Harebell smiled for the first time.
"Oh, Tom dear, I'm so very glad. I always did know you would get through soon. When did you do it?"
"Well, I can't rightly say as to day an' hour—but I had a try in hospital, and then agen at home—an' it seemed to me as one day I was for goin' in, an' the next for comin' out, an' I didn't get much forrarder, so at last I gets down on my knees and tells the Lord He must please do it all Hisself, for I were come to the Door an' He must do the rest. Bless His name, He seemed to stoop right down an' get hold of me—a reg'lar safe grip—and there I be—very afeared of myself, but very sure o' Him!"
"And do you think I've been naughty and so He's put me outside? Oh, Tom, do you think you're inside now and I'm outside?"

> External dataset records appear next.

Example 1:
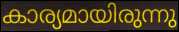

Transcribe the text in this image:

കാര്യമായിരുന്നു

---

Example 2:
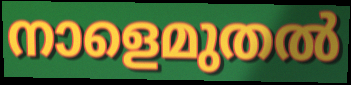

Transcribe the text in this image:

നാളെമുതൽ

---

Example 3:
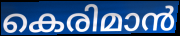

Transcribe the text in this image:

കെരിമാൻ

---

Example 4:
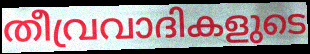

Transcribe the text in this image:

തീവ്രവാദികളുടെ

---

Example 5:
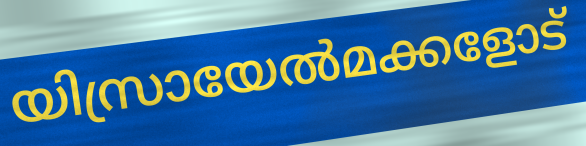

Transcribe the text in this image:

യിസ്രായേൽമക്കളോട്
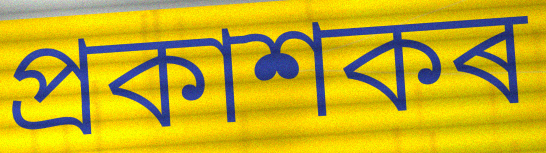
প্ৰকাশকৰ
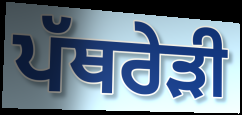
ਪੱਥਰੇੜੀ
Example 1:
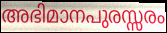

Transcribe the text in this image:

അഭിമാനപുരസ്സരം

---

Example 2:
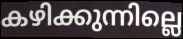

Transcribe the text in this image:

കഴിക്കുന്നില്ലെ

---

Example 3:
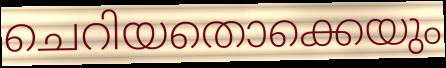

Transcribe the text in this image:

ചെറിയതൊക്കെയും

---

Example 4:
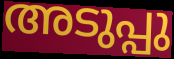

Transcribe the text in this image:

അടുപ്പു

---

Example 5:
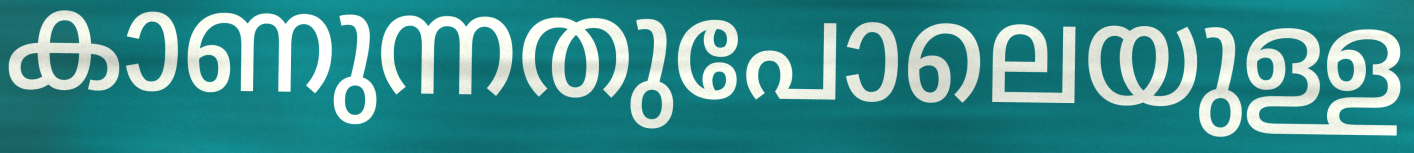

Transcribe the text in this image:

കാണുന്നതുപോലെയുള്ള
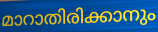
മാറാതിരിക്കാനും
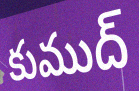
కుముద్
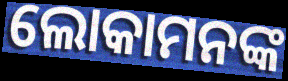
ଲୋକାମନଙ୍କ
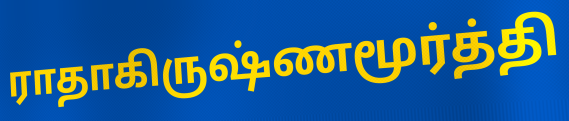
ராதாகிருஷ்ணமூர்த்தி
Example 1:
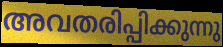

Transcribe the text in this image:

അവതരിപ്പിക്കുന്നു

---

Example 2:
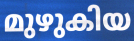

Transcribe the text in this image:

മുഴുകിയ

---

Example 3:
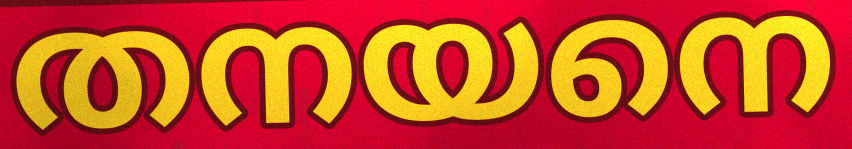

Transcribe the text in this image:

തനയനെ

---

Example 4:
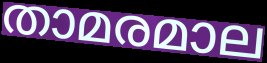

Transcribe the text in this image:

താമരമാല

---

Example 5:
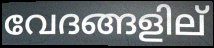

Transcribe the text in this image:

വേദങ്ങളില്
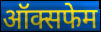
ऑक्सफेम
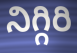
నిగ్గిరి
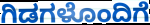
ಗಿಡಗಳೊಂದಿಗೆ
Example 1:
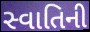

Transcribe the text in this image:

સ્વાતિની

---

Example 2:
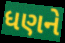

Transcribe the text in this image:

ધણને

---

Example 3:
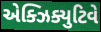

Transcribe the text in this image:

એક્ઝિક્યુટિવે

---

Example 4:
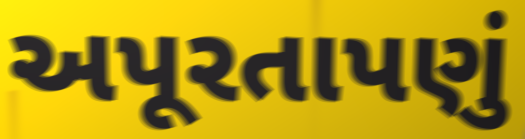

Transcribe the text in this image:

અપૂરતાપણું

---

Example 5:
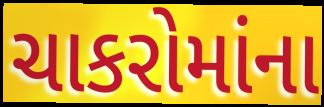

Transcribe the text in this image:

ચાકરોમાંના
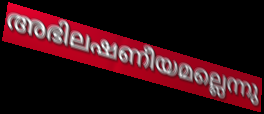
അഭിലഷണീയമല്ലെന്നു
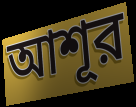
আশূর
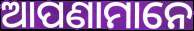
ଆପଣାମାନେ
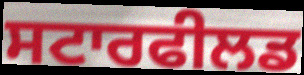
ਸਟਾਰਫੀਲਡ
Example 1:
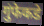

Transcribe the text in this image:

गुंफेकडे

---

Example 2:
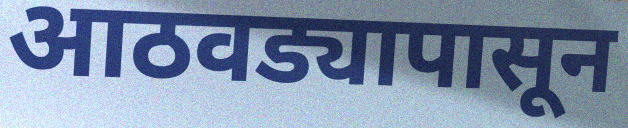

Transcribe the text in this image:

आठवड्यापासून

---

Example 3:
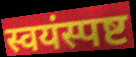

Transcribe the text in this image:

स्वयंस्पष्ट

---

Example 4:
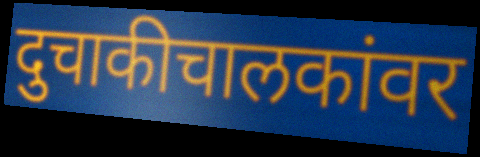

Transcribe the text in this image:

दुचाकीचालकांवर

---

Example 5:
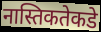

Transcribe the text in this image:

नास्तिकतेकडे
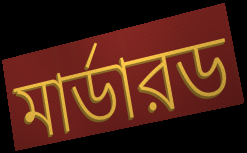
মার্ডারড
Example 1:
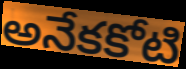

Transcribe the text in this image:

అనేకకోటి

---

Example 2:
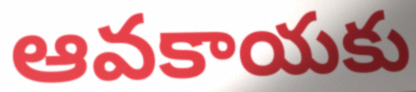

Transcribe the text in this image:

ఆవకాయకు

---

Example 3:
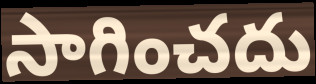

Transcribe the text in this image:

సాగించదు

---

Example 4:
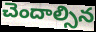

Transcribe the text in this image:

చెందాల్సిన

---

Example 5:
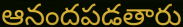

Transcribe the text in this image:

ఆనందపడతారు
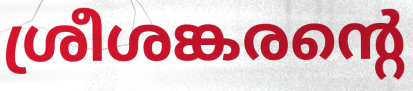
ശ്രീശങ്കരന്റെ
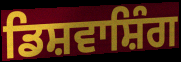
ਡਿਸ਼ਵਾਸ਼ਿੰਗ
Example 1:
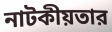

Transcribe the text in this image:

নাটকীয়তার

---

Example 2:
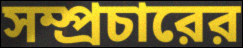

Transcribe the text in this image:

সম্প্রচারের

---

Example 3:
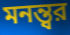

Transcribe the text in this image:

মনন্ত্বর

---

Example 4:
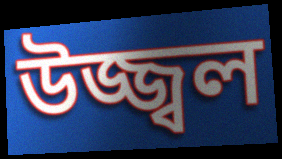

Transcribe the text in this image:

উজ্জ্বল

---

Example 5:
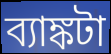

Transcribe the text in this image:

ব্যাঙ্কটা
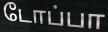
டோப்பா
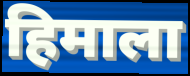
हिमाला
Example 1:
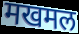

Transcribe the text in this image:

मखमल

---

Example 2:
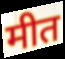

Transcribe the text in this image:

मीत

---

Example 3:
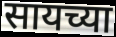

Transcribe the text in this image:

सायच्या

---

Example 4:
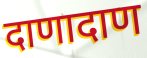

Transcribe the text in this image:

दाणादाण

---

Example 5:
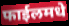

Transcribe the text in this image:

फाईलमधे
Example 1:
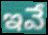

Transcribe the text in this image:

ఇవే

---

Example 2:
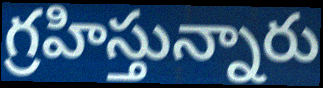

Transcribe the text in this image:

గ్రహిస్తున్నారు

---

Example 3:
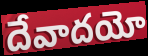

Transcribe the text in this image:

దేవాదయో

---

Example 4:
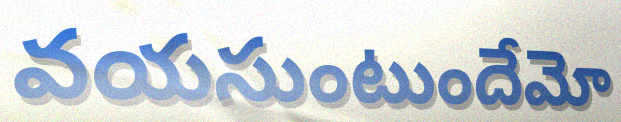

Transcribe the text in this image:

వయసుంటుందేమో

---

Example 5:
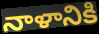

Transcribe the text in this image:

నాళానికి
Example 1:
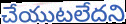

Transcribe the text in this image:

చేయుటలేదని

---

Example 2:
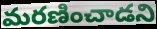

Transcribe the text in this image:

మరణించాడని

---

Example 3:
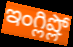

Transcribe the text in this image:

ఇంగ్లిష్లో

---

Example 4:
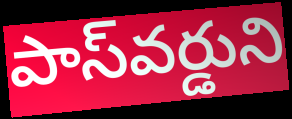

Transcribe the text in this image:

పాస్‌వర్డుని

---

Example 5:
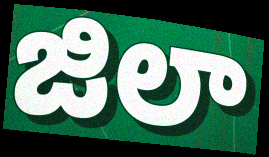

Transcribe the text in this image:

జిలా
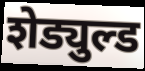
शेड्युल्ड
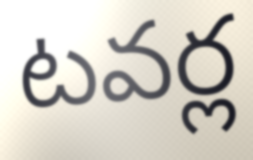
టవర్ల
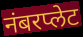
नंबरप्लेट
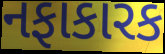
નફાકારક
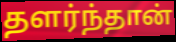
தளர்ந்தான்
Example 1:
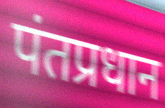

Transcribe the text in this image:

पंतप्रधान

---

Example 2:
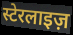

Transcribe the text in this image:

स्टेरलाइज़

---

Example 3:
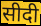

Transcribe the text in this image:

सीदी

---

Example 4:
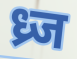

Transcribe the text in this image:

ध्र्ज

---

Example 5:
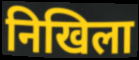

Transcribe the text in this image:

निखिला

Harebell's lips were quivering.
"I ain't no scholar, missy, but there be one chapter in the Bible I reads over and over and over! 'Tis the one you mentioned first about the Door. If we be inside the Door, I take it we be in the sheepfold; and if we be in the sheepfold, we be the sheep; and if we be the Lord's sheep, He has us safe, sure enough, for it says, 'Neither shall any man pluck them out of My hand.' You be right enough—just a slip—and you're a-goin' back now to say you're sorry—an' I'm a-comin' a bit o' the way with ye!"
"I haven't said my prayers properly this morning," Harebell confessed with shame. "I gabbled them through. I'll just speak to God here, if you go away—and tell Him I'm sorry."
Tom moved away, rolled up his apron, then caught Chris, and by the time he joined Harebell again, the cloud was off her face.
She mounted Chris, and Tom walked by her side till they reached the high-road.
"There!" he said. "Now 'tis a straight road home, and you can't miss it. Good-bye, little missy; and just put up a prayer for good-for-nothing Tom, will you?"